Job item: In the passage on site development enforcement, rewrite the section starting with "1. In the event that any work" and going on through "site development permit.", putting "permit holder" in place of "applicant".

Source text:
1. In the event that any work on the site does not conform to the approved erosion and sediment control
plan, or any of the requirements listed in the provisions of this article, the Public Works Director, or his or her
designee, shall issue a written notice of violation to the applicant, detailing the corrective actions necessary for
compliance.
2. The applicant shall conduct the corrective actions within the time period determined by the city and
stated in the notice.
3. If an imminent hazard exists, the city may require that the corrective work begin immediately.
(b) Stop work order/revocation of site development permit.
1. In the event that any person holding a site development permit pursuant to this article violates the terms
of the permit or implements site development in such a manner as to materially adversely affect the health, welfare,
environment, or safety of persons residing or working in the neighborhood or development site so as to be
materially detrimental to the public welfare or injurious to property or improvements in the neighborhood, the city
may suspend or revoke the site development permit through the issuance of a stop work order, or the revocation of
the site development or building permit.

Extracted material:
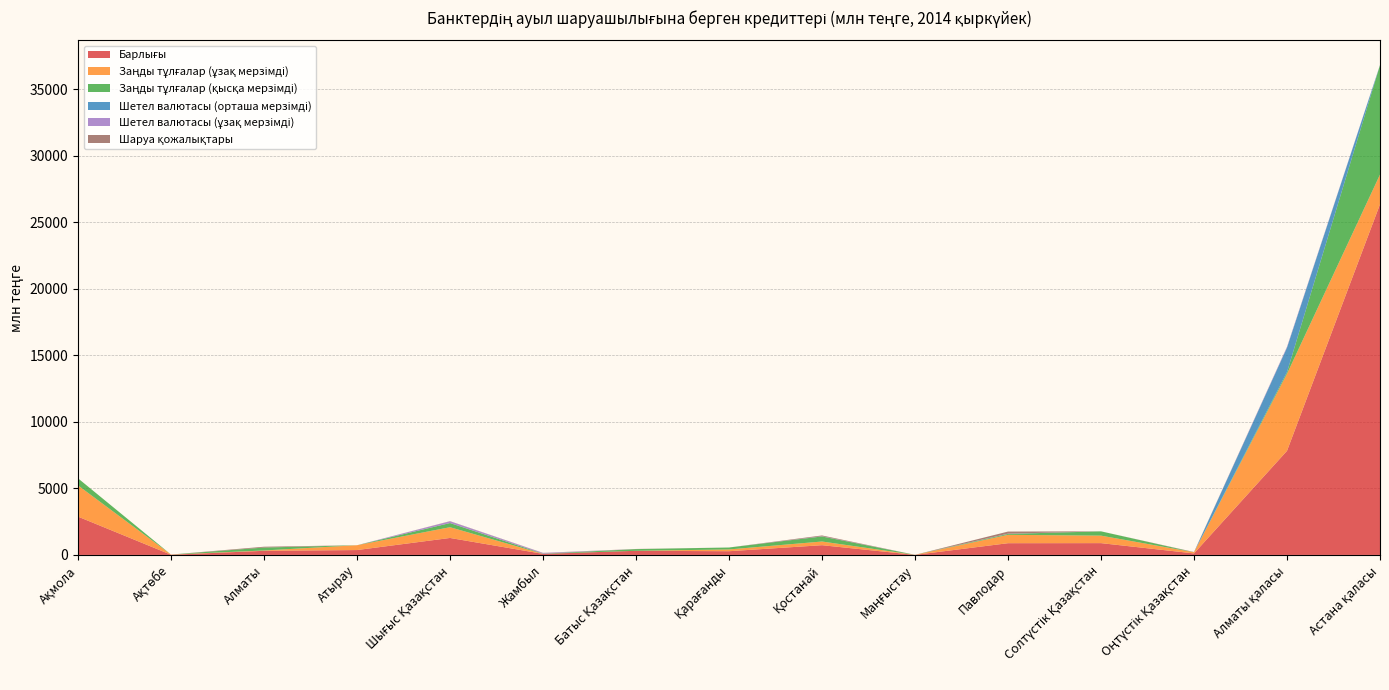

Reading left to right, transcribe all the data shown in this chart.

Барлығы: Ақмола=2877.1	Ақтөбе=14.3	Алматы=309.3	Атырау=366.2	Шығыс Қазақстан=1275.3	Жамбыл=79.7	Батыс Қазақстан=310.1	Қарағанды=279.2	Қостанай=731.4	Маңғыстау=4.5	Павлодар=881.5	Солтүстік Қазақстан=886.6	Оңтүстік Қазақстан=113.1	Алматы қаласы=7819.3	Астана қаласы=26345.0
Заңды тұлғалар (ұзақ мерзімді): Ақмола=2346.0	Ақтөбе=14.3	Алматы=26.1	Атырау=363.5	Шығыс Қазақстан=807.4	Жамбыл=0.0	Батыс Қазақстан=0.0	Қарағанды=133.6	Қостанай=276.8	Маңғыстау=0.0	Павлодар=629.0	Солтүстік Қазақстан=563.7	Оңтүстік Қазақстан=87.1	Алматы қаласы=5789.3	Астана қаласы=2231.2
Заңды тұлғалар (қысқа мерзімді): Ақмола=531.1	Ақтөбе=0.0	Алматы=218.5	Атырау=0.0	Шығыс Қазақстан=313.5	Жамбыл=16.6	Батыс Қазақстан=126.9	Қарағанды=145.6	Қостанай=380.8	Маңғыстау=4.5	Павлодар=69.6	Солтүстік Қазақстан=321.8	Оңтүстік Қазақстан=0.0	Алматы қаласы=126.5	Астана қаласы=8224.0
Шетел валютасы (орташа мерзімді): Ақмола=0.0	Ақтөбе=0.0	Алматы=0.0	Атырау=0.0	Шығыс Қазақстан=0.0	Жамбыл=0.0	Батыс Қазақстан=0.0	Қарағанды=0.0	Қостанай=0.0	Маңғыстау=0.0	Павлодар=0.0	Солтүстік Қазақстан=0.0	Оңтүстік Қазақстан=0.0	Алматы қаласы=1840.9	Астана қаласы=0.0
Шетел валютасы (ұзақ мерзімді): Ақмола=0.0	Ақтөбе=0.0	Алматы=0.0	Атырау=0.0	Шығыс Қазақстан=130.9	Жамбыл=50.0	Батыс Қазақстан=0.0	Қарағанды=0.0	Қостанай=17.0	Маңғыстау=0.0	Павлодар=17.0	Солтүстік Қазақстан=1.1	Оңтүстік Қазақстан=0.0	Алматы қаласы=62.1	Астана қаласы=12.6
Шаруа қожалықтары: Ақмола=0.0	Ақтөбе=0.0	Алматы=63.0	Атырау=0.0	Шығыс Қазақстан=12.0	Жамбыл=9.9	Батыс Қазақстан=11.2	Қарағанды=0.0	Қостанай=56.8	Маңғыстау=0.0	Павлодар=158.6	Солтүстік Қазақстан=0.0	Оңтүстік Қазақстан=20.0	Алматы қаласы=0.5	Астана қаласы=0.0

...

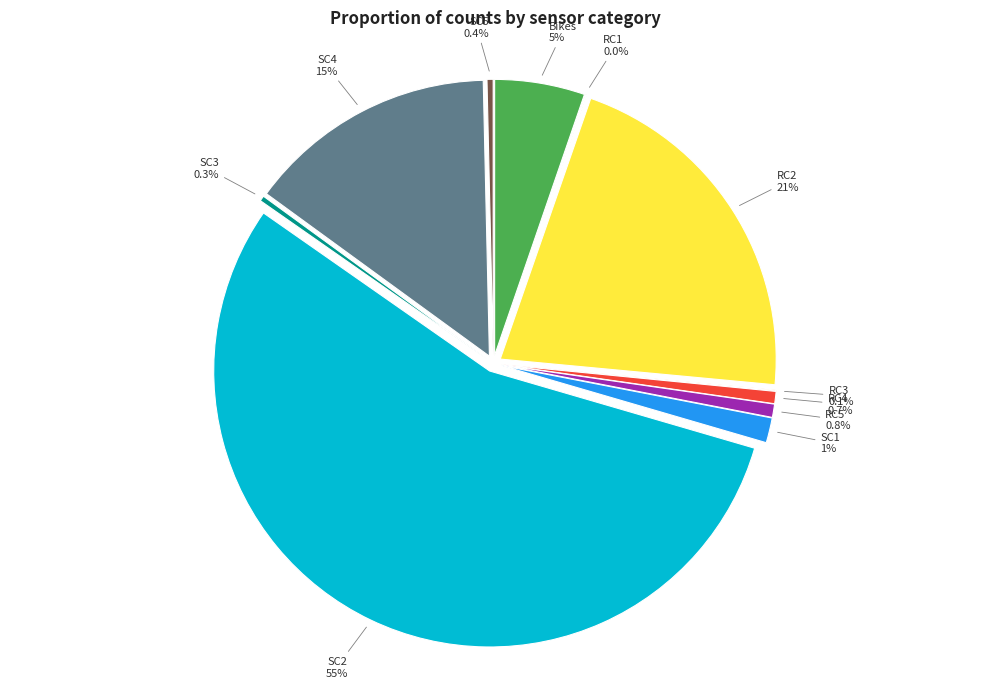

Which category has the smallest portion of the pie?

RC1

==

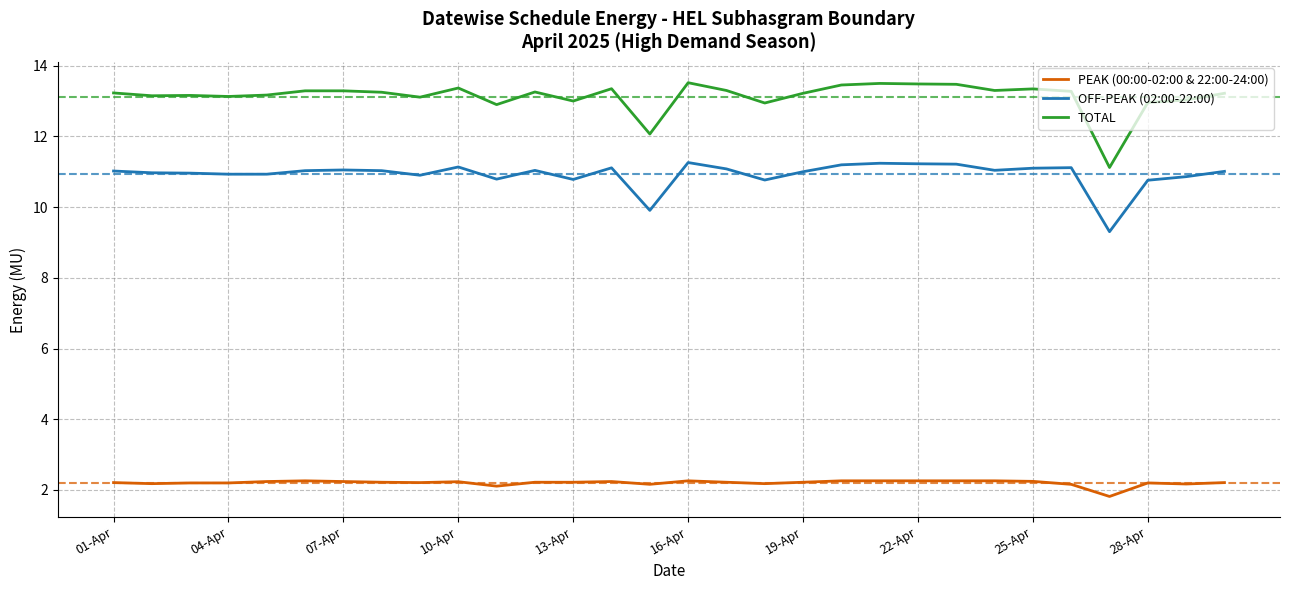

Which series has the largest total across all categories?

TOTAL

Expected answer:
1. In the event that any work on the site does not conform to the approved erosion and sediment control
plan, or any of the requirements listed in the provisions of this article, the Public Works Director, or his or her
designee, shall issue a written notice of violation to the permit holder, detailing the corrective actions necessary for
compliance.
2. The permit holder shall conduct the corrective actions within the time period determined by the city and
stated in the notice.
3. If an imminent hazard exists, the city may require that the corrective work begin immediately.
(b) Stop work order/revocation of site development permit.